Sonuçları eLife dergisinde yayımlanan araştırmada bilim insanları bu soruya cevap bulmayı amaçladı. Çalışmada Transkraniyal Manyetik Uyarım (TMS) yöntemi kullanılarak beyinde sol elin hareketinden sorumlu olan bölge uyarıldı. Bu sırada sağ elin yüzeyine yerleştirilen elektrotlar yardımıyla elde bulunan bir kasın uyarılma düzeyi ölçüldü.

Algılarımız Beynimizi Kandırabilir mi? #3

eLife

Sonuçta katılımcılar tarafından görülmeyen gerçek elin kasında ölçülen elektrik potansiyelin azaldığı görüldü. Yani kauçuk el illüzyonu sırasında katılımcıların beyni, görüş alanlarında olmayan gerçek ellerinin kaslarını daha az hareket ettiriyor. Bu sonuçlar deney sürecinde beynin sahte elin gerçekten bedene ait olduğunu varsaydığını, gerçek eli ise bedene ait olarak algılamadığını gösteriyor olabilir.

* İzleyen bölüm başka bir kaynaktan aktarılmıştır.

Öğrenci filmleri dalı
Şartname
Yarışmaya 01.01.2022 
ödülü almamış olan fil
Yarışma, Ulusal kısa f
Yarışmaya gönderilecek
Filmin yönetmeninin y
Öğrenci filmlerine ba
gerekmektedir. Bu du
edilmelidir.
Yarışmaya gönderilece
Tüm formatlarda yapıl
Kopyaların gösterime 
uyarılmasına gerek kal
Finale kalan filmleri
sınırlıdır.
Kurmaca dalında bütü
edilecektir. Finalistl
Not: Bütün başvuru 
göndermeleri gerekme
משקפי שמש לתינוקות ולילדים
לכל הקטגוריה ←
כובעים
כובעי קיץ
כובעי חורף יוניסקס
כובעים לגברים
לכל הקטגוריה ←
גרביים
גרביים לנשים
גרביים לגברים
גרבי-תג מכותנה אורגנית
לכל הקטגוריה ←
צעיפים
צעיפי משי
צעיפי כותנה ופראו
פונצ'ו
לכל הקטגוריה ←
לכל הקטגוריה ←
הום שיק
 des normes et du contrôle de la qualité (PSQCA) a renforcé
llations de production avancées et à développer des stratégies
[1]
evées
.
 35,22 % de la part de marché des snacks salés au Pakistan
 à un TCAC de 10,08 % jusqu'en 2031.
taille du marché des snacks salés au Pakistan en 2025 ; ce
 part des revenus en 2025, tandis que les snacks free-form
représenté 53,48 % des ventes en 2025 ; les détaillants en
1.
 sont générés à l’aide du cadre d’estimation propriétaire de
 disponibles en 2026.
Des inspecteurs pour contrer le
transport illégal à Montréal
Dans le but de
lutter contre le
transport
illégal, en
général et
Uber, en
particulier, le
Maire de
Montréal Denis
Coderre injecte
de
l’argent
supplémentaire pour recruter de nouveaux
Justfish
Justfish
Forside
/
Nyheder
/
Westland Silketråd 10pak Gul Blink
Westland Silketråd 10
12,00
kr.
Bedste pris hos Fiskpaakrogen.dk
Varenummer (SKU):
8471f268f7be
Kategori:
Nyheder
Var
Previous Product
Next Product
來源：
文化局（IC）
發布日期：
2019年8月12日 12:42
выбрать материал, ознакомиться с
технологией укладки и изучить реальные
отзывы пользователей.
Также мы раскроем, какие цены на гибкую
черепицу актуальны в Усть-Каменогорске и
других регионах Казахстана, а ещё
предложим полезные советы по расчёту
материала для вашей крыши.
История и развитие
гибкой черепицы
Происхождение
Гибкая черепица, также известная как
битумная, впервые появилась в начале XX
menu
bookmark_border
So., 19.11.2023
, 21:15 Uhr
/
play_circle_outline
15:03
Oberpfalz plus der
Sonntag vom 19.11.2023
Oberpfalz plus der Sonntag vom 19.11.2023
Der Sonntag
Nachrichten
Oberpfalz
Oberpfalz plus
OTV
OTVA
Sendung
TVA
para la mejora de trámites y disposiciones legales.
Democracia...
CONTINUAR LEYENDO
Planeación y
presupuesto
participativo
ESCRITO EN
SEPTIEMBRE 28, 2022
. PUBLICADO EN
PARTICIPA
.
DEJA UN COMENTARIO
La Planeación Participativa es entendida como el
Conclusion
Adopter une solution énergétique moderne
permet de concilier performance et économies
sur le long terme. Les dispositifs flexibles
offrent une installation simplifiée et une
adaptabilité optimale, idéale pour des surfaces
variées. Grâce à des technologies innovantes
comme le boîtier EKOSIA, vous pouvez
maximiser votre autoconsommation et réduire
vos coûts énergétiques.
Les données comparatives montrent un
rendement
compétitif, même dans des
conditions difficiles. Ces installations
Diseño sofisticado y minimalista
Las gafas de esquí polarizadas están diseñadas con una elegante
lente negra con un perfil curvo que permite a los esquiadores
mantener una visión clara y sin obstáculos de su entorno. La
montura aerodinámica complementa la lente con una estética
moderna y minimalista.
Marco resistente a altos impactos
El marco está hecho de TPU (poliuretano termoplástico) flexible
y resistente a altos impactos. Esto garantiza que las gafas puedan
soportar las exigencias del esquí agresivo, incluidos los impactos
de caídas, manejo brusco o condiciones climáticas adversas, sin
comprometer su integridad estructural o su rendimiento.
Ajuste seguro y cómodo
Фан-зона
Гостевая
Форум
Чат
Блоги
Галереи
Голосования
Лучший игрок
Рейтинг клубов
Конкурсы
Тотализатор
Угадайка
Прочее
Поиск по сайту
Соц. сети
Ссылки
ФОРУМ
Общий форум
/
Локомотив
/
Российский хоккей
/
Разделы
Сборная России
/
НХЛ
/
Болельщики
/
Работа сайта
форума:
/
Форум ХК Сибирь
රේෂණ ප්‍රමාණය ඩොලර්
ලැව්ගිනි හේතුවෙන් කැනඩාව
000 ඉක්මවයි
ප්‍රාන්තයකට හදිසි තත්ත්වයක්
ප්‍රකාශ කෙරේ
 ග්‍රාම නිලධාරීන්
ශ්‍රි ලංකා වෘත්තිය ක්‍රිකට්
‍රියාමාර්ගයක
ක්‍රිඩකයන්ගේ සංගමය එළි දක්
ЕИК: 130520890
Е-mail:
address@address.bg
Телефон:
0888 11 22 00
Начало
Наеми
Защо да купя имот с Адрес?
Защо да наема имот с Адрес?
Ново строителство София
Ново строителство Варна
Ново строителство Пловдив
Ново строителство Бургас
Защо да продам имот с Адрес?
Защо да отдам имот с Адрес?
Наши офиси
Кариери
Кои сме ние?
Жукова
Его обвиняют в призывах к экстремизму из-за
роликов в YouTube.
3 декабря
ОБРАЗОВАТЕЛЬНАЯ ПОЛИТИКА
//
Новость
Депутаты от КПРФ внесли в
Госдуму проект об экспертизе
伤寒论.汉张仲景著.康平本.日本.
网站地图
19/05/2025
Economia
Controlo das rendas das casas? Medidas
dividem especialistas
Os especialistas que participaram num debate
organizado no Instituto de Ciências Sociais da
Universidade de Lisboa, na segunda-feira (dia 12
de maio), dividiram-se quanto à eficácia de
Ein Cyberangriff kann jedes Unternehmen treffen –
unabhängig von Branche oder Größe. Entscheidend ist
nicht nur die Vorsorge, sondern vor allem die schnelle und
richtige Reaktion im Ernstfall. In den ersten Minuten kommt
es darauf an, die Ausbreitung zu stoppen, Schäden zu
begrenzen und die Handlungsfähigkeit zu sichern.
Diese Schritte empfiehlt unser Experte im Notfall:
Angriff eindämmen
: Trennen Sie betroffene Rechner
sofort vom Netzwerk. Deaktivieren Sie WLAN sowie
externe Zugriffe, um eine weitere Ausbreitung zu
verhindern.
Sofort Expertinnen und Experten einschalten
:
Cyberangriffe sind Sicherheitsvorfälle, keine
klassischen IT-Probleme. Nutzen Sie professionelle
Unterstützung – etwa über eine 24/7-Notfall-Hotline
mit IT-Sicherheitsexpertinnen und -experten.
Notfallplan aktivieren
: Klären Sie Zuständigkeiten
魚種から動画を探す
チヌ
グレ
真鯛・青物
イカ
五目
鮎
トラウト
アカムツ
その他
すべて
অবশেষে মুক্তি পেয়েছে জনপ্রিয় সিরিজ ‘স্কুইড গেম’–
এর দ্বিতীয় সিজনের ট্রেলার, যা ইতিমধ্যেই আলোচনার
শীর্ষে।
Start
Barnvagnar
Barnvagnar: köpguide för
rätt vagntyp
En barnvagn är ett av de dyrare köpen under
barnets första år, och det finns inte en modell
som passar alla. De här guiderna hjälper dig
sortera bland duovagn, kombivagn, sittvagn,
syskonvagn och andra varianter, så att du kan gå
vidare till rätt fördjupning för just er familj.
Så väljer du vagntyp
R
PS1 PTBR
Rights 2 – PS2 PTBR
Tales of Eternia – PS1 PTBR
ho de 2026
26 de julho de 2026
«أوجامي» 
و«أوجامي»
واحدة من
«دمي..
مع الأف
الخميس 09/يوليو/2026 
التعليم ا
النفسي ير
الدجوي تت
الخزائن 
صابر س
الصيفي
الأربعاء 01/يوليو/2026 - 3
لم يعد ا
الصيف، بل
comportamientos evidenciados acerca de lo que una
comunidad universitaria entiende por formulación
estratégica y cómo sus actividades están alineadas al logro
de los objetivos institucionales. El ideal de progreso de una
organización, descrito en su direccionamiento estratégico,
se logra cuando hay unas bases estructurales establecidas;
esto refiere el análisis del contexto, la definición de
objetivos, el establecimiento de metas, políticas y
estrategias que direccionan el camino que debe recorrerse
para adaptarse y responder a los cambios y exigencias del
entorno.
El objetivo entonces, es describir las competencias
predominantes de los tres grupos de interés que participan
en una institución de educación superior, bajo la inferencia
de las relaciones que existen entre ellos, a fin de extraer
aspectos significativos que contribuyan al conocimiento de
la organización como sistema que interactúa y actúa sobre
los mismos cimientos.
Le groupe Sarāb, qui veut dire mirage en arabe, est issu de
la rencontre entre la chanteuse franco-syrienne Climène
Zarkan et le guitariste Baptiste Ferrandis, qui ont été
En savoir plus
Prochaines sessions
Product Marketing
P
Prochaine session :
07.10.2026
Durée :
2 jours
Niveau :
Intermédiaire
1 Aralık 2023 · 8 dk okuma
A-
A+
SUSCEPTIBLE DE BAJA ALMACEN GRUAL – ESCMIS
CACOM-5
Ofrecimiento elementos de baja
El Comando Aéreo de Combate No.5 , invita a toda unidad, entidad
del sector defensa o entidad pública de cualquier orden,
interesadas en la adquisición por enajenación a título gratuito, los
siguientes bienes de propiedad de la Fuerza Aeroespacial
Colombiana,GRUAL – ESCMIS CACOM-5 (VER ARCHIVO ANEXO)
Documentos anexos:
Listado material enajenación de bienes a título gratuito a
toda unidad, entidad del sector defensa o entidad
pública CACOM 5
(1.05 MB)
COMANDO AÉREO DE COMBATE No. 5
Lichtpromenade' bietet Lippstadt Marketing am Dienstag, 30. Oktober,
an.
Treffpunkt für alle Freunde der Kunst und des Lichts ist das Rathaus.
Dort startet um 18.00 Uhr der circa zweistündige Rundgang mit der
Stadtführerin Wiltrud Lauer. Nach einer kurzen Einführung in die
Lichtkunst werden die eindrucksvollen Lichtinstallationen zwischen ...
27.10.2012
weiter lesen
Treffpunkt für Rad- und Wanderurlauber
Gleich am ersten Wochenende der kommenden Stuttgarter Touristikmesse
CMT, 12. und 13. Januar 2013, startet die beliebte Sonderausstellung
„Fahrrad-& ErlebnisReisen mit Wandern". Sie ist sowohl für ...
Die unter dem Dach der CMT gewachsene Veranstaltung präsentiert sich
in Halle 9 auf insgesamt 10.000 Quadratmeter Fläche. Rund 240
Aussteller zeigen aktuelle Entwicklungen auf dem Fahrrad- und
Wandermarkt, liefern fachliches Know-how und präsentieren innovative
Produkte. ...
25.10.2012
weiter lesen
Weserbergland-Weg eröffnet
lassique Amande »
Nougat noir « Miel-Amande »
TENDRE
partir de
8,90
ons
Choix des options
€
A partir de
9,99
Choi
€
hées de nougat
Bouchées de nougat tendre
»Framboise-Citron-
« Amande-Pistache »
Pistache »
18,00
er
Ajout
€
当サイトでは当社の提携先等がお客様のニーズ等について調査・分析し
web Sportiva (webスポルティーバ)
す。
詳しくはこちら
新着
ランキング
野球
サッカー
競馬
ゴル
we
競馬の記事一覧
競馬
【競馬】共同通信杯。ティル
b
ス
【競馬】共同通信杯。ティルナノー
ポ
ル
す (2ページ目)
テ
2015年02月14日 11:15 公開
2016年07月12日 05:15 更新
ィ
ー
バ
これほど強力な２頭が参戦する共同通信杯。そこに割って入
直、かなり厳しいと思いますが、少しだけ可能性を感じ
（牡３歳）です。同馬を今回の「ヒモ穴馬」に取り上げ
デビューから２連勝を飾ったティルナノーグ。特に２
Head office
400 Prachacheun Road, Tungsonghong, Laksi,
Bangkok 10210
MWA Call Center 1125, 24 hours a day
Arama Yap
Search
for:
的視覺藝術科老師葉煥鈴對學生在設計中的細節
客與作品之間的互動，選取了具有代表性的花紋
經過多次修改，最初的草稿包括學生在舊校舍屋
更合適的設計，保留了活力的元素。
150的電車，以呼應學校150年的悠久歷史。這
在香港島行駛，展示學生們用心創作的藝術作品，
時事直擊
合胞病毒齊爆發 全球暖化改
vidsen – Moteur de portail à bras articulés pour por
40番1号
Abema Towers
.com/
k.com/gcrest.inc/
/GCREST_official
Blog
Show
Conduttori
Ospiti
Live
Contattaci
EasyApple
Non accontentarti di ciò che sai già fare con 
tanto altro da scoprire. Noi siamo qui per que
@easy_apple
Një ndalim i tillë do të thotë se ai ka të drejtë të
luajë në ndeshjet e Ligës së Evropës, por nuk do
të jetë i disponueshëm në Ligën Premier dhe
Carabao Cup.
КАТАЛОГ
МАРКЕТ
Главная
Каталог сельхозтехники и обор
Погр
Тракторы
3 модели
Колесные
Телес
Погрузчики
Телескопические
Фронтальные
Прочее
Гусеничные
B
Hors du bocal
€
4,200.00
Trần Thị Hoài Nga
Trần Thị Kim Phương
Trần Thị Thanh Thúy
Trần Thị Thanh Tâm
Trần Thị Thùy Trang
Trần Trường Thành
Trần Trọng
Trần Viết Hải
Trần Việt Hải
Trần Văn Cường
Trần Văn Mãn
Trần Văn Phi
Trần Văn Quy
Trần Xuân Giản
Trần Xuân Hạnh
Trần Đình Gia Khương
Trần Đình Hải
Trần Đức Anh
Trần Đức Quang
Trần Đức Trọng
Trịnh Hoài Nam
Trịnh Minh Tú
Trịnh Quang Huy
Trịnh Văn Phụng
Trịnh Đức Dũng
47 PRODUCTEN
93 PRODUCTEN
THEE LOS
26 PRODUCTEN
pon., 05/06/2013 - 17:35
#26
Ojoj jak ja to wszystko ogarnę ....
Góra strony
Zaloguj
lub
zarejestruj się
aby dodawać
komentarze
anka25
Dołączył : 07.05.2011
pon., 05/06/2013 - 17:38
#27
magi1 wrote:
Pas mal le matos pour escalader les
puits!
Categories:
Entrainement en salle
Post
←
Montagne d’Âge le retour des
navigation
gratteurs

Algılarımız Beynimizi Kandırabilir mi? #4

Dorling Kindersley/ Getty Images

Birincil motor korteks (pembe kısım)

Bu deney, kauçuk ve gerçek ele aynı anda dokunulması sonucu oluşan uyarımların eş zamanlı olarak meydana gelmesi durumunda beyinde dokunsal ve görsel bilginin entegre edildiğini gösteriyor. Bu durumda beyinde beden sahipliği hissinin bir benzerinin ortaya çıktığı ve böylece katılımcılarda kauçuk elin kendi bedenlerinin bir parçası olduğu algısı oluştuğu düşünülüyor. Kauçuk el illüzyonu, gördüklerimiz ve algıladığımız arasında güçlü bir bağlantı olduğunu gösteriyor. Ayrıca beyinde bedenin nasıl algılandığı ve algılarımızın beyni nasıl yönlendirebildiği hakkında fikir veriyor.